= 課題の目的 =
911とEタイプを比べた抜粋では、車名が"901"から"911"に変わったのは、ファクトリーで何台が完成した時点だったとされているか。

= 提供された抜粋 =

911もEタイプも未来の車だった。1961年はもとより、1963年には一般的な車では100㎞/hがやっと、スポーツカーでも大半が160㎞/h止まりであった。自動車工学は1960年代に大変革を遂げたが、その最先端がこの2台だった。

それまでのジャガーは、1940~1950年代のモデルの進化形に過ぎず、シャシーは重く、サスペンションも古くさい仕様だった。対してEタイプの原型となったのはレーシングスポーツカーのDタイプだ。先進的なモノコックタブとスペースフレームを組み合わせたシャシー構造を持ち、レースで数々の勝利を挙げた常勝マシンである。
911も背景は似ている。356はフォルクスワーゲンをベースに改良を進めた実績あるスペックだったが、911ではそこから離れ、ツッフェンハウゼンのエンジニアたちがレースで積んだ経験を生かしたのである。その結果、軽量な構造、進化したエンジン、しなやかなサスペンションセットアップを手に入れた。

このように共通点もある911とEタイプだが、一般には両極端の存在と考えられているから、この2車を比べるとはずいぶん変わったことをすると思われるかもしれない。確かに、911とEタイプのレイアウトはこれ以上ないほど正反対で、まったく同じなのは6気筒という数字とトーションバー式サスペンションくらいだ。だが、どちらも50年前にはパイオニア的存在であり、最強のレーシングカーの血筋を受け継いでいた。そして、そのオーナーになったら熱狂的な情熱を傾けずにはいられなくなる点でも相通ずる。さて、この2台を並べてみたら、いったいどんなことが見えてくるのだろうか。

"901"という車名が"911"に変わったのは製造が始まってからだった。ファクトリーで82台が完成したところで、プジョーから中央に"0"が入った3桁の数字には商標権があるとクレームが付いたことはよく知られている。

356の後継モデルを造るにあたって、ポルシェは新しい901について数々の目標を定めた。室内は356より広く、真の2+2にすること。ラゲッジスペースを拡大すること。居住性、ハンドリングとも改善すること。2リッターのカレラエンジンが備える高いパフォーマンスと、60bhpの356が持つ静音性と落ち着きとを両立させること。そして、グリースニップルを廃止し、日常的なメインテナンスを大幅に減少させことである。

= 提供データ =
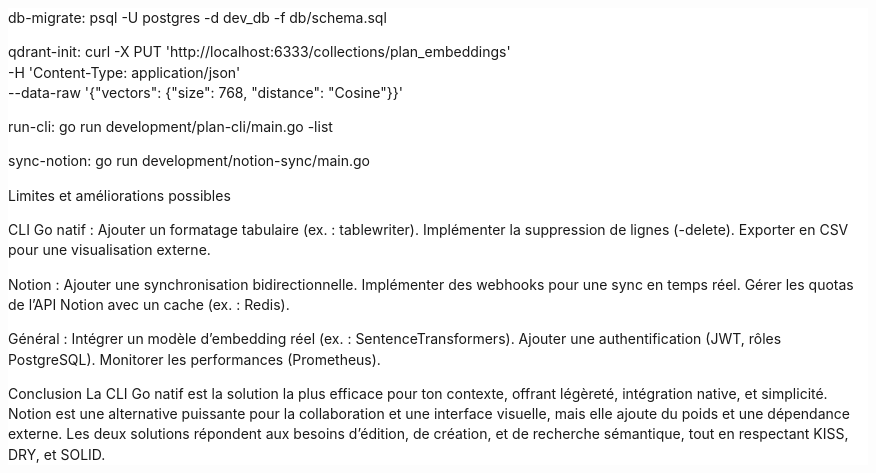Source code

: db-migrate:
    psql -U postgres -d dev_db -f db/schema.sql

qdrant-init:
    curl -X PUT 'http://localhost:6333/collections/plan_embeddings' \
        -H 'Content-Type: application/json' \
        --data-raw '{"vectors": {"size": 768, "distance": "Cosine"}}'

run-cli:
    go run development/plan-cli/main.go -list

sync-notion:
    go run development/notion-sync/main.go


Limites et améliorations possibles

CLI Go natif :
Ajouter un formatage tabulaire (ex. : tablewriter).
Implémenter la suppression de lignes (-delete).
Exporter en CSV pour une visualisation externe.


Notion :
Ajouter une synchronisation bidirectionnelle.
Implémenter des webhooks pour une sync en temps réel.
Gérer les quotas de l’API Notion avec un cache (ex. : Redis).


Général :
Intégrer un modèle d’embedding réel (ex. : SentenceTransformers).
Ajouter une authentification (JWT, rôles PostgreSQL).
Monitorer les performances (Prometheus).




Conclusion
La CLI Go natif est la solution la plus efficace pour ton contexte, offrant légèreté, intégration native, et simplicité. Notion est une alternative puissante pour la collaboration et une interface visuelle, mais elle ajoute du poids et une dépendance externe. Les deux solutions répondent aux besoins d’édition, de création, et de recherche sémantique, tout en respectant KISS, DRY, et SOLID.

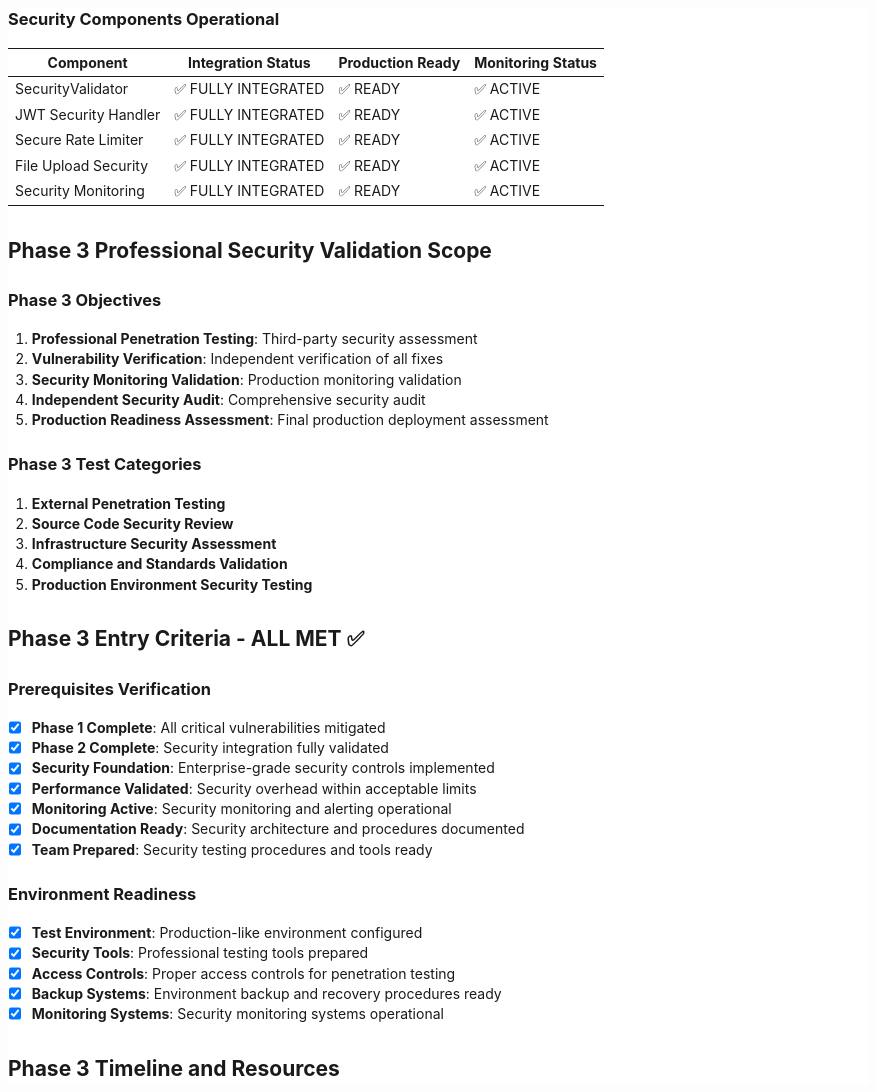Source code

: ### Security Components Operational
| Component | Integration Status | Production Ready | Monitoring Status |
|-----------|-------------------|------------------|------------------|
| SecurityValidator | ✅ FULLY INTEGRATED | ✅ READY | ✅ ACTIVE |
| JWT Security Handler | ✅ FULLY INTEGRATED | ✅ READY | ✅ ACTIVE |
| Secure Rate Limiter | ✅ FULLY INTEGRATED | ✅ READY | ✅ ACTIVE |
| File Upload Security | ✅ FULLY INTEGRATED | ✅ READY | ✅ ACTIVE |
| Security Monitoring | ✅ FULLY INTEGRATED | ✅ READY | ✅ ACTIVE |

## Phase 3 Professional Security Validation Scope

### Phase 3 Objectives
1. **Professional Penetration Testing**: Third-party security assessment
2. **Vulnerability Verification**: Independent verification of all fixes
3. **Security Monitoring Validation**: Production monitoring validation
4. **Independent Security Audit**: Comprehensive security audit
5. **Production Readiness Assessment**: Final production deployment assessment

### Phase 3 Test Categories
1. **External Penetration Testing**
2. **Source Code Security Review**
3. **Infrastructure Security Assessment**
4. **Compliance and Standards Validation**
5. **Production Environment Security Testing**

## Phase 3 Entry Criteria - ALL MET ✅

### Prerequisites Verification
- [x] **Phase 1 Complete**: All critical vulnerabilities mitigated
- [x] **Phase 2 Complete**: Security integration fully validated
- [x] **Security Foundation**: Enterprise-grade security controls implemented
- [x] **Performance Validated**: Security overhead within acceptable limits
- [x] **Monitoring Active**: Security monitoring and alerting operational
- [x] **Documentation Ready**: Security architecture and procedures documented
- [x] **Team Prepared**: Security testing procedures and tools ready

### Environment Readiness
- [x] **Test Environment**: Production-like environment configured
- [x] **Security Tools**: Professional testing tools prepared
- [x] **Access Controls**: Proper access controls for penetration testing
- [x] **Backup Systems**: Environment backup and recovery procedures ready
- [x] **Monitoring Systems**: Security monitoring systems operational

## Phase 3 Timeline and Resources
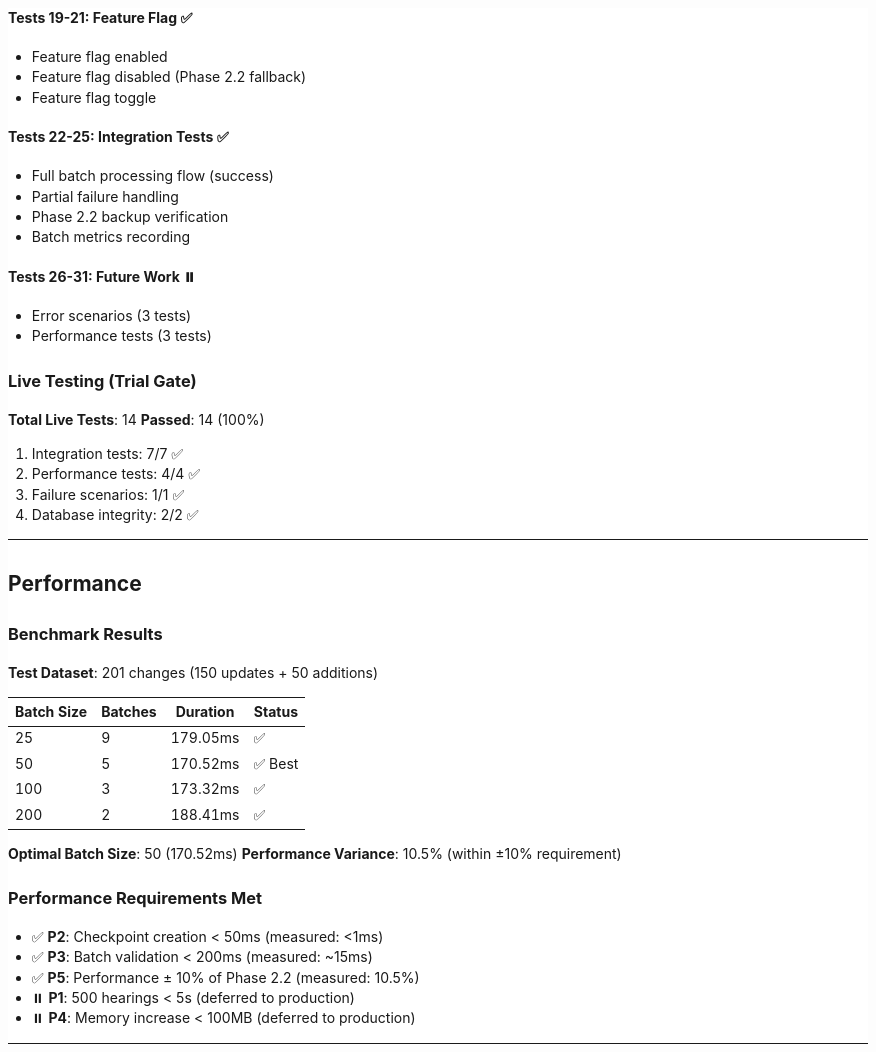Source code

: #### Tests 19-21: Feature Flag ✅
- Feature flag enabled
- Feature flag disabled (Phase 2.2 fallback)
- Feature flag toggle

#### Tests 22-25: Integration Tests ✅
- Full batch processing flow (success)
- Partial failure handling
- Phase 2.2 backup verification
- Batch metrics recording

#### Tests 26-31: Future Work ⏸️
- Error scenarios (3 tests)
- Performance tests (3 tests)

### Live Testing (Trial Gate)

**Total Live Tests**: 14
**Passed**: 14 (100%)

1. Integration tests: 7/7 ✅
2. Performance tests: 4/4 ✅
3. Failure scenarios: 1/1 ✅
4. Database integrity: 2/2 ✅

---

## Performance

### Benchmark Results

**Test Dataset**: 201 changes (150 updates + 50 additions)

| Batch Size | Batches | Duration | Status |
|------------|---------|----------|--------|
| 25 | 9 | 179.05ms | ✅ |
| 50 | 5 | 170.52ms | ✅ Best |
| 100 | 3 | 173.32ms | ✅ |
| 200 | 2 | 188.41ms | ✅ |

**Optimal Batch Size**: 50 (170.52ms)
**Performance Variance**: 10.5% (within ±10% requirement)

### Performance Requirements Met

- ✅ **P2**: Checkpoint creation < 50ms (measured: <1ms)
- ✅ **P3**: Batch validation < 200ms (measured: ~15ms)
- ✅ **P5**: Performance ± 10% of Phase 2.2 (measured: 10.5%)
- ⏸️ **P1**: 500 hearings < 5s (deferred to production)
- ⏸️ **P4**: Memory increase < 100MB (deferred to production)

---
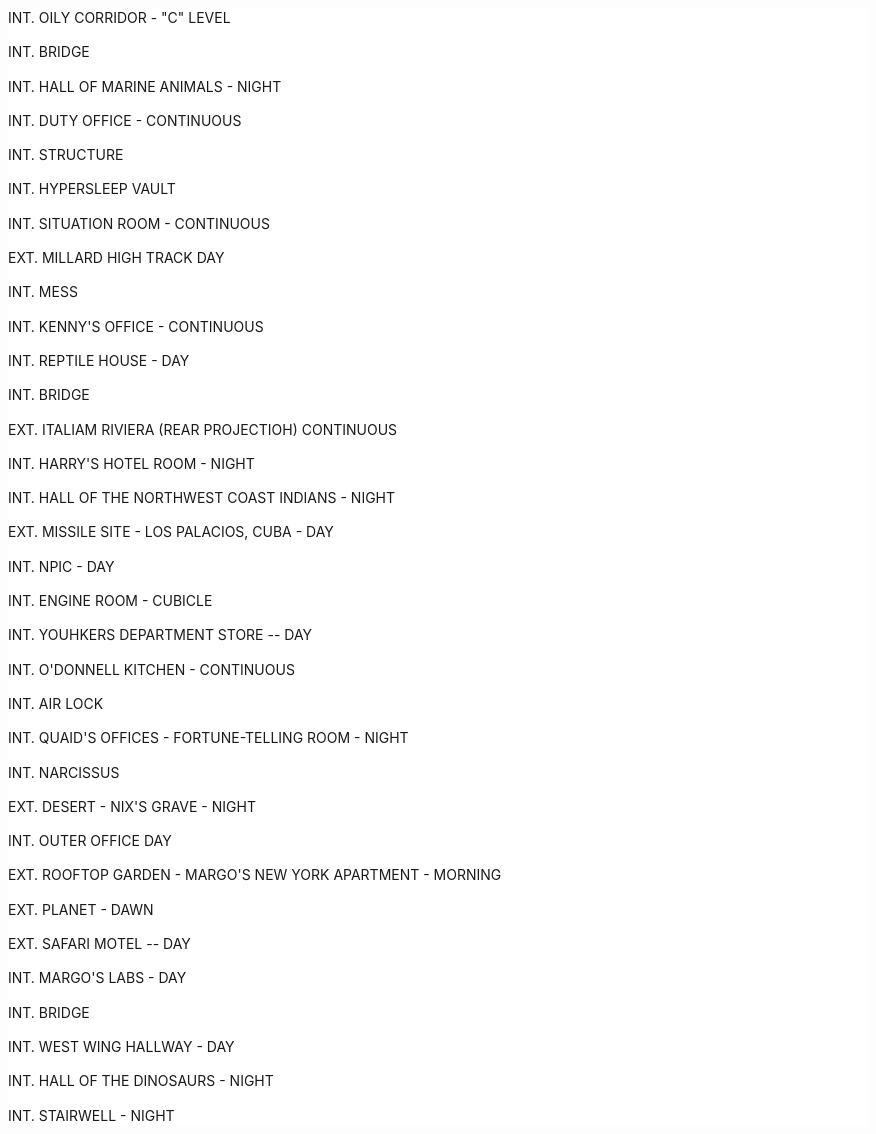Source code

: INT. OILY CORRIDOR - "C" LEVEL

INT. BRIDGE

INT. HALL OF MARINE ANIMALS - NIGHT

INT. DUTY OFFICE - CONTINUOUS

INT. STRUCTURE

INT. HYPERSLEEP VAULT

INT. SITUATION ROOM - CONTINUOUS

EXT. MILLARD HIGH TRACK	DAY

INT. MESS

INT. KENNY'S OFFICE - CONTINUOUS

INT. REPTILE HOUSE - DAY

INT. BRIDGE

EXT. ITALIAM RIVIERA (REAR PROJECTIOH)	CONTINUOUS

INT. HARRY'S HOTEL ROOM - NIGHT

INT. HALL OF THE NORTHWEST COAST INDIANS - NIGHT

EXT. MISSILE SITE - LOS PALACIOS, CUBA - DAY

INT. NPIC - DAY

INT. ENGINE ROOM - CUBICLE

INT. YOUHKERS DEPARTMENT STORE -- DAY

INT. O'DONNELL KITCHEN - CONTINUOUS

INT. AIR LOCK

INT. QUAID'S OFFICES - FORTUNE-TELLING ROOM - NIGHT

INT. NARCISSUS

EXT. DESERT - NIX'S GRAVE - NIGHT

INT. OUTER OFFICE    DAY

EXT. ROOFTOP GARDEN - MARGO'S NEW YORK APARTMENT - MORNING

EXT. PLANET - DAWN

EXT. SAFARI MOTEL -- DAY

INT. MARGO'S LABS - DAY

INT. BRIDGE

INT. WEST WING HALLWAY - DAY

INT. HALL OF THE DINOSAURS - NIGHT

INT. STAIRWELL - NIGHT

= 課題への解答 =
82台が完成した時点だった。